Rentré au pays en octobre 2019, Jacques Zoel a puisé dans ses économies, jusqu’à devoir prendre un autre emploi. “Ce métier rémunère bien mais il ne faut pas oublier que nous passons plusieurs mois dans l’année au chômage. Je ne travaille que pendant la saison estivale en Europe, soit de mars à octobre. Après ça, les bateaux vont en hivernage et je reste à quai.” Si en temps normal, ces économies lui permettent de tenir quelques mois, le fait qu’il soit resté bloqué à Maurice, a changé la donne.
“J’ai plusieurs certificats qui ne me servent à rien à terre”
Ses applications au sein de la Mauritius Ports Authority n’ont pas abouti jusqu’ici s’insurge-t-il. “On ne me prend pas malgré mes qualifications, j’ai du mal à comprendre.” Par ailleurs, ses autres applications ailleurs ont essuyé des refus également. “J’ai plusieurs certificats qui ne me servent à rien à terre et ce, même si, dans certains cas, c’est dans domaines similaires. Par exemple, j’ai fais une application pour un poste d’assistant chef ingénieur dans un hôtel que je n’ai pas pu avoir. C’est similaire à ce que je fais mais je ne suis pas éligible malgré tout.”
S’il ne trouve rien de concret à Maurice, ses tentatives à l’étranger se heurtent à un blocage également. Ce, parce que le brevet qu’il possède a besoin d’un upgrade. Les nouveaux yachts qui arrivent nécessitent un brevet de 1500 kilowatts alors que son brevet est de 750 kilowatts. Le problème pour lui, comme pour tous ceux dans son cas, est que ce brevet ne peut être obtenu qu’à l’étranger. “J’allais saisir l’occasion – comme j’allais être en France – pour prendre un brevet de 1500 kilowatts pour yacht. Malheureusement, la Covid-19 est arrivé. La demande est grande dans le domaine mais, sans ce brevet, vous êtes inéligible.”
“Je lance un appel au gouvernement”
Il fustige l’école navale qui, selon lui, ne fait rien pour améliorer la situation des marins mauriciens. “Nous sommes sous la Maritime Labour Convention, que Maurice a ratifié mais je n’ai pas la possibilité de passer des brevets ici malgré les infrastructures. C’est frustrant. Avec la situation dans laquelle je suis, je ne peux pas me permettre de payer les frais des cours ainsi que les billets d’avion et le logement. Il s’agit d’un cours de 6 mois. Je lance un appel au gouvernement pour qu’il aide les personnes qui sont comme moi dans cette situation. Il pourrait nous accorder un prêt que nous rembourserons évidement sitôt la situation rétablie.”
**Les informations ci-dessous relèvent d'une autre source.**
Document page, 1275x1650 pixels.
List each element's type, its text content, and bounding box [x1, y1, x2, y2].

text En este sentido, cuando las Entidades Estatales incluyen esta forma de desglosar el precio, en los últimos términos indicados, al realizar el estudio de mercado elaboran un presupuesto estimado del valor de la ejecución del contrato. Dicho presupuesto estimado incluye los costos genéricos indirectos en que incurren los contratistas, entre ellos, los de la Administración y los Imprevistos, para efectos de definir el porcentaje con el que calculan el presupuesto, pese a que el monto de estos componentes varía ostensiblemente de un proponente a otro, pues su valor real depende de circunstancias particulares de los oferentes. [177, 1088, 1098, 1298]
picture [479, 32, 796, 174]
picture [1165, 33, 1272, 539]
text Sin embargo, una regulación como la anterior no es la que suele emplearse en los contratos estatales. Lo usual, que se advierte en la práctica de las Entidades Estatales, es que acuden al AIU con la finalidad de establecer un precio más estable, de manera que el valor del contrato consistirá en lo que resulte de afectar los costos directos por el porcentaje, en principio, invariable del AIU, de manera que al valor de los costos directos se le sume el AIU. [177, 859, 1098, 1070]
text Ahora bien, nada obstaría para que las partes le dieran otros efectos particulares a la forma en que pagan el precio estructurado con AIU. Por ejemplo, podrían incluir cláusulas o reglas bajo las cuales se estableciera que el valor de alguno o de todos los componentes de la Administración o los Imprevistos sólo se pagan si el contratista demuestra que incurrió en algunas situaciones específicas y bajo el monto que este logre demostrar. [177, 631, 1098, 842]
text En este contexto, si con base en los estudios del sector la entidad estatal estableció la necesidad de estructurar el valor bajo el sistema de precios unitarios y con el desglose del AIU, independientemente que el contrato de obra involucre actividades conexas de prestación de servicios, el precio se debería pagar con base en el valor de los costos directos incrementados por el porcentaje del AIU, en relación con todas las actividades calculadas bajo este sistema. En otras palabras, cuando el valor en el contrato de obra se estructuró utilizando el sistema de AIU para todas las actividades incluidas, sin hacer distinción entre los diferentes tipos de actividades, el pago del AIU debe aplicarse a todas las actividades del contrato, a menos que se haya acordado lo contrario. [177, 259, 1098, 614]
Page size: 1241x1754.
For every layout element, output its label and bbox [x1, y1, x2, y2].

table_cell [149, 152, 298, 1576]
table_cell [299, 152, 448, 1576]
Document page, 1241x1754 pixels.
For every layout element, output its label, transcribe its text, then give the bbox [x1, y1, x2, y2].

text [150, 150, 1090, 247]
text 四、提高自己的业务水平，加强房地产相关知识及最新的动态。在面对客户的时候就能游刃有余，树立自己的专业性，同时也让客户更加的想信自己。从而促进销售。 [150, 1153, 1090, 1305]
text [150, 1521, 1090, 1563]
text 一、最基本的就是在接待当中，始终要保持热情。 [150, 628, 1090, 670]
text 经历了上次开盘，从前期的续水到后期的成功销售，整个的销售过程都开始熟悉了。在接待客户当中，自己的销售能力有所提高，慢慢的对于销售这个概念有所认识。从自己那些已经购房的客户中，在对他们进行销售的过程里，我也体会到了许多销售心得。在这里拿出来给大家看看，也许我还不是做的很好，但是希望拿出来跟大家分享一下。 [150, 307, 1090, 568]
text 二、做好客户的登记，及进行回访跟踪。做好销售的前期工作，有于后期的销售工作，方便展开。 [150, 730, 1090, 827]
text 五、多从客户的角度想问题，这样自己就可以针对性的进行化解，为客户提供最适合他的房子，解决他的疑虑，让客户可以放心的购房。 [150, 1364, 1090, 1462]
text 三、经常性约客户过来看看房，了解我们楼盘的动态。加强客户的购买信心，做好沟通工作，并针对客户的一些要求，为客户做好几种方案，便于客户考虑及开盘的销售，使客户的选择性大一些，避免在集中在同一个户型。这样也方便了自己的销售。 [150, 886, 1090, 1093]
Sans compter les coûts liés aux renouvellement de ses brevets et ses certificats médicaux. “Les deux confondus me coutent environ Rs 12 000, sans eux, je n’ai aucune chance de trouver un travail dans mon domaine. Il faut donc que je sois à jour. Par les temps qui courent, il est difficile de trouver ces sommes.” En attendant de voir sa situation se débloquer, le marin se sens comme enfermé dans une cage. “Je tourne en rond alors que les fins du mois deviennent de plus en plus difficiles.”